Never mind, I edged back east of town where I noticed a few GBG pubs listed under an area of town called Pontcanna.  It seemed nice enough.   I went to one called Half Way and one called New Conway (the latter currently still in the GBG).  I remember being disappointed one had only Brains on, the other lots of Greene King, there was a man decorating outside whistling with a ladder, local radio played, they were a bit foody and the locals were of that "mid afternoon Welsh drinkers" vibe.  Think I found both quite boring and merged them together in my mind.

Final pub before check in was due to be the Mochyn Du, which means "annoying Welsh pig" or something similar but before I could reach it, my phone died and not realising it was the battery (very much like Saturday just gone), I just thought life had ended!

I popped into first pub I saw, a rough big imposing thing on a main road crossroads, my plan was to ask for a paperclip or pin to open the SIM Card cover, see if that helped.  Well, the staff were very cagey as I sat down with a pint of Guinness and I went to the loo to realise this pub had serious drug user problems.  They thought I was an addict!  So I went to explain I was from York so I was posher than their regular scum, so they forgave me and gave me a pushpin off the notice board!

It didn't help though, and neither did plugging my phone into the pub wall on the sly.  I then walked for an hour (in totally the wrong direction), and trauamtised, eventually got a bus back to the Millenium Stadium where I'd not been far from!  The bus driver made me pay in exact change into this bucket, and the whole bus was mad with me for delaying them as it was rush hour, and I was almost in tears!!  Waaaah.

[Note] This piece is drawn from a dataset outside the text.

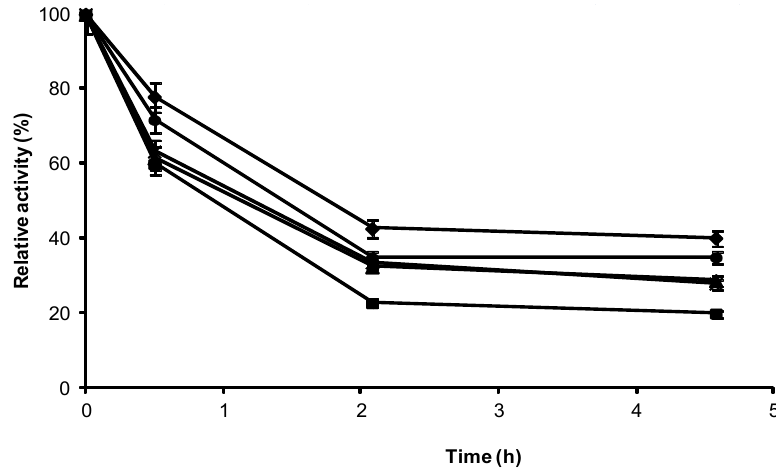
Figure 3. Stabilization of CRL in the presence of different additives. The additives were added at 20% ( w / v ) concentration and the experiments were performed at pH 10 and 4 °C. Without additive (squares), PEG (rhombus), glycerol (circles), dextran (triangles), threalose (×).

I found the Travelodge to check in, but it wasn't mine!  I was staying in the Queen St one, and the directions the girl gave me were awful.  So I got lost again walking up and down Queen St for ages, before I realised it was hidden down a side street.  It was 7:20pm.  I phoned home to tell everyone I wasn't dead, but no-one had missed me, I went to loo, plugged my phone in just in case, dumped my bag, jumped in nearest taxi to ground, got in just as ref blew whistle for kick off.

Amazing atmosphere stood with the Gooligans, we won 3-0 against the odds, I somehow found my way back, phone was working again, went for last orders at Goat Major, and drank 3 very quick pints of Brains washed down with a couple of Amoxycillin for an infected leg I'd probably picked up in Blackpool 2 weeks earlier cos where better place to get an infected leg?



  1. Ah yes, Brains and amoxycillin - the ideal combination ;-)

  2. It certainly made me feel happy, think I've got a selfie of it somewhere, will have to try n dig it out!

  3. I nearly choked to death on some coconut while reading this.

    I am given to understand that Mochyn Du actually means 'Black Pig', though could mean 'Dirty Pig', or less likely 'Black kissing".

    I believe that the place that isn't Ninian Park is called the Leckwith Athletics Shithole.